━━━ Dataset

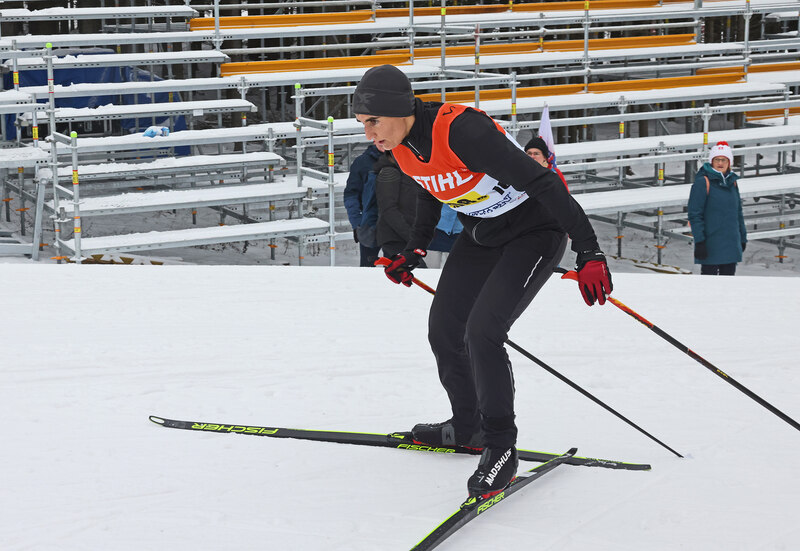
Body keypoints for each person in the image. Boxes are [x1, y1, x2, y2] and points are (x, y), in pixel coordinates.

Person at [352, 64, 612, 500]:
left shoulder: (462, 131)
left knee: (483, 332)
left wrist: (589, 251)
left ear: (398, 109)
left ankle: (500, 446)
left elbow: (544, 182)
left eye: (373, 121)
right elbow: (429, 188)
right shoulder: (399, 146)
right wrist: (414, 250)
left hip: (534, 232)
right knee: (444, 329)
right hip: (483, 234)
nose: (368, 133)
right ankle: (467, 426)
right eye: (363, 123)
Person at [688, 141, 747, 276]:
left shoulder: (733, 182)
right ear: (711, 161)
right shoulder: (703, 182)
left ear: (729, 162)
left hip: (731, 243)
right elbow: (695, 214)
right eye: (717, 159)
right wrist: (700, 241)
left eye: (724, 160)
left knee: (728, 284)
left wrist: (742, 237)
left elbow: (738, 213)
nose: (720, 163)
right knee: (710, 284)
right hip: (710, 243)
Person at [344, 144, 382, 267]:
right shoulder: (362, 163)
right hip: (369, 226)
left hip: (398, 227)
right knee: (367, 270)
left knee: (400, 270)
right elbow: (351, 195)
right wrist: (357, 223)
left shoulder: (403, 159)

━━━━━━

## Instructions for the task
The result should consist solely of the lines from the one that contains "left knee: (400, 270)" to the last line of the records above, reproduced exactly.

## Expected answer
left knee: (400, 270)
right elbow: (351, 195)
right wrist: (357, 223)
left shoulder: (403, 159)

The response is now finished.